● Task requirements: Could you restate every line of the data word for word?

● Exercise data:
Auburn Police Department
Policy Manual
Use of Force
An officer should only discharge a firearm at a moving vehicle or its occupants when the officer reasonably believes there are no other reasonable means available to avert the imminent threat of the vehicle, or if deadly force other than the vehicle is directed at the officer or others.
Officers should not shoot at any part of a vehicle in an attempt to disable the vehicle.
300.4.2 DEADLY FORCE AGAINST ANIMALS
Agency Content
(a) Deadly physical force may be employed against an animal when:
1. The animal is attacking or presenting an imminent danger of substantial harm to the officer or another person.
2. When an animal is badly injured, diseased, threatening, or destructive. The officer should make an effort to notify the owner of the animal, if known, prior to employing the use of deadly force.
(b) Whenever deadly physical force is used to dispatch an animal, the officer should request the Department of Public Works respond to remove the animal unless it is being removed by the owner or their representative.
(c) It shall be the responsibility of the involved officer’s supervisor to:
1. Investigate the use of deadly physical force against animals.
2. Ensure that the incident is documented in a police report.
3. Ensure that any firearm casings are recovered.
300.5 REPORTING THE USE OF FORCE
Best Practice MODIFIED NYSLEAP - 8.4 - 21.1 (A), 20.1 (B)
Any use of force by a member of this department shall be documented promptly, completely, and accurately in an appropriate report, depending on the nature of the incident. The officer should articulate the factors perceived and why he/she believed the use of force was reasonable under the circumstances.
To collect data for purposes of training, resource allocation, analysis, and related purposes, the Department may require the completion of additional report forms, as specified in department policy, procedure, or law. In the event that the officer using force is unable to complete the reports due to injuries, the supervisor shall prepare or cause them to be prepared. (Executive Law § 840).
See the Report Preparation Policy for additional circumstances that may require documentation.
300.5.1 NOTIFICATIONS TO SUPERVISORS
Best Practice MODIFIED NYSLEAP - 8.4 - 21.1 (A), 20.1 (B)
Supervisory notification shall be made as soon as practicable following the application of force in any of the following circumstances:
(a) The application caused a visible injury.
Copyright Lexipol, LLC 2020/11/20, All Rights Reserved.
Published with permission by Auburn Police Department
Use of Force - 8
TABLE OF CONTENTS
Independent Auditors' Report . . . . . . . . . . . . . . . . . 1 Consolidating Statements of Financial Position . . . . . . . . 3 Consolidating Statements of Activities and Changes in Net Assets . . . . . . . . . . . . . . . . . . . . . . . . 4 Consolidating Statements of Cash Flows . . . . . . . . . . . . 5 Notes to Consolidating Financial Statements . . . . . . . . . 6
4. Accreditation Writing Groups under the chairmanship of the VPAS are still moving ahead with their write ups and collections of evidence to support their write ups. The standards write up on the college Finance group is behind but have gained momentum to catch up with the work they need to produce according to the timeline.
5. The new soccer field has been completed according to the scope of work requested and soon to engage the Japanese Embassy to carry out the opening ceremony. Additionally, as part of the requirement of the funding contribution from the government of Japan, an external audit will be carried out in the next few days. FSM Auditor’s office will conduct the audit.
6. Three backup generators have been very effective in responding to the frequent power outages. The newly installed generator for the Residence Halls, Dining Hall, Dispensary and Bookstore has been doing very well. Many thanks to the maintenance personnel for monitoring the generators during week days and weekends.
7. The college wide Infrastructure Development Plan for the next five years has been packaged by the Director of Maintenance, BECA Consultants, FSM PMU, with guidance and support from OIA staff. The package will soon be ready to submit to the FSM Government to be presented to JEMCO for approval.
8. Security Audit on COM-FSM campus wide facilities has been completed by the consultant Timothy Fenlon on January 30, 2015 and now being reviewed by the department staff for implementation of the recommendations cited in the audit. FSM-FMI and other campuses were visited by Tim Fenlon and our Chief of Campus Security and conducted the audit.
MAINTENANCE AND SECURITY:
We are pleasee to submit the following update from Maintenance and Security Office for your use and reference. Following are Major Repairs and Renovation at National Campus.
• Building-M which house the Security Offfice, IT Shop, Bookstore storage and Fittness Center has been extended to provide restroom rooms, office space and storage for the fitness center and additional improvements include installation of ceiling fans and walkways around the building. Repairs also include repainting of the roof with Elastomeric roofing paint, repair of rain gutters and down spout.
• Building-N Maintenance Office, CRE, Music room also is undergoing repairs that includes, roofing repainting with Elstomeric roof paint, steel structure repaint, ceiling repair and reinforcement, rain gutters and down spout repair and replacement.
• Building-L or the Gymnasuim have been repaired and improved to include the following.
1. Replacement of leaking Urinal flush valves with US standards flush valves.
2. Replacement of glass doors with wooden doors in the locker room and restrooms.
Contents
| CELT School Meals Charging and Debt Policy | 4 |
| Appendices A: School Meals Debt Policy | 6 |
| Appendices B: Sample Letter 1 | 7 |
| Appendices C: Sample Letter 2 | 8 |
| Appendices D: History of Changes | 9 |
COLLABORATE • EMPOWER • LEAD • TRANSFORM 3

● Response:
Auburn Police Department
Policy Manual
Use of Force
An officer should only discharge a firearm at a moving vehicle or its occupants when the officer reasonably believes there are no other reasonable means available to avert the imminent threat of the vehicle, or if deadly force other than the vehicle is directed at the officer or others.
Officers should not shoot at any part of a vehicle in an attempt to disable the vehicle.
300.4.2 DEADLY FORCE AGAINST ANIMALS
Agency Content
(a) Deadly physical force may be employed against an animal when:
1. The animal is attacking or presenting an imminent danger of substantial harm to the officer or another person.
2. When an animal is badly injured, diseased, threatening, or destructive. The officer should make an effort to notify the owner of the animal, if known, prior to employing the use of deadly force.
(b) Whenever deadly physical force is used to dispatch an animal, the officer should request the Department of Public Works respond to remove the animal unless it is being removed by the owner or their representative.
(c) It shall be the responsibility of the involved officer’s supervisor to:
1. Investigate the use of deadly physical force against animals.
2. Ensure that the incident is documented in a police report.
3. Ensure that any firearm casings are recovered.
300.5 REPORTING THE USE OF FORCE
Best Practice MODIFIED NYSLEAP - 8.4 - 21.1 (A), 20.1 (B)
Any use of force by a member of this department shall be documented promptly, completely, and accurately in an appropriate report, depending on the nature of the incident. The officer should articulate the factors perceived and why he/she believed the use of force was reasonable under the circumstances.
To collect data for purposes of training, resource allocation, analysis, and related purposes, the Department may require the completion of additional report forms, as specified in department policy, procedure, or law. In the event that the officer using force is unable to complete the reports due to injuries, the supervisor shall prepare or cause them to be prepared. (Executive Law § 840).
See the Report Preparation Policy for additional circumstances that may require documentation.
300.5.1 NOTIFICATIONS TO SUPERVISORS
Best Practice MODIFIED NYSLEAP - 8.4 - 21.1 (A), 20.1 (B)
Supervisory notification shall be made as soon as practicable following the application of force in any of the following circumstances:
(a) The application caused a visible injury.
Copyright Lexipol, LLC 2020/11/20, All Rights Reserved.
Published with permission by Auburn Police Department
Use of Force - 8
TABLE OF CONTENTS
Independent Auditors' Report . . . . . . . . . . . . . . . . . 1 Consolidating Statements of Financial Position . . . . . . . . 3 Consolidating Statements of Activities and Changes in Net Assets . . . . . . . . . . . . . . . . . . . . . . . . 4 Consolidating Statements of Cash Flows . . . . . . . . . . . . 5 Notes to Consolidating Financial Statements . . . . . . . . . 6
4. Accreditation Writing Groups under the chairmanship of the VPAS are still moving ahead with their write ups and collections of evidence to support their write ups. The standards write up on the college Finance group is behind but have gained momentum to catch up with the work they need to produce according to the timeline.
5. The new soccer field has been completed according to the scope of work requested and soon to engage the Japanese Embassy to carry out the opening ceremony. Additionally, as part of the requirement of the funding contribution from the government of Japan, an external audit will be carried out in the next few days. FSM Auditor’s office will conduct the audit.
6. Three backup generators have been very effective in responding to the frequent power outages. The newly installed generator for the Residence Halls, Dining Hall, Dispensary and Bookstore has been doing very well. Many thanks to the maintenance personnel for monitoring the generators during week days and weekends.
7. The college wide Infrastructure Development Plan for the next five years has been packaged by the Director of Maintenance, BECA Consultants, FSM PMU, with guidance and support from OIA staff. The package will soon be ready to submit to the FSM Government to be presented to JEMCO for approval.
8. Security Audit on COM-FSM campus wide facilities has been completed by the consultant Timothy Fenlon on January 30, 2015 and now being reviewed by the department staff for implementation of the recommendations cited in the audit. FSM-FMI and other campuses were visited by Tim Fenlon and our Chief of Campus Security and conducted the audit.
MAINTENANCE AND SECURITY:
We are pleasee to submit the following update from Maintenance and Security Office for your use and reference. Following are Major Repairs and Renovation at National Campus.
• Building-M which house the Security Offfice, IT Shop, Bookstore storage and Fittness Center has been extended to provide restroom rooms, office space and storage for the fitness center and additional improvements include installation of ceiling fans and walkways around the building. Repairs also include repainting of the roof with Elastomeric roofing paint, repair of rain gutters and down spout.
• Building-N Maintenance Office, CRE, Music room also is undergoing repairs that includes, roofing repainting with Elstomeric roof paint, steel structure repaint, ceiling repair and reinforcement, rain gutters and down spout repair and replacement.
• Building-L or the Gymnasuim have been repaired and improved to include the following.
1. Replacement of leaking Urinal flush valves with US standards flush valves.
2. Replacement of glass doors with wooden doors in the locker room and restrooms.
Contents
| CELT School Meals Charging and Debt Policy | 4 |
| Appendices A: School Meals Debt Policy | 6 |
| Appendices B: Sample Letter 1 | 7 |
| Appendices C: Sample Letter 2 | 8 |
| Appendices D: History of Changes | 9 |
COLLABORATE • EMPOWER • LEAD • TRANSFORM 3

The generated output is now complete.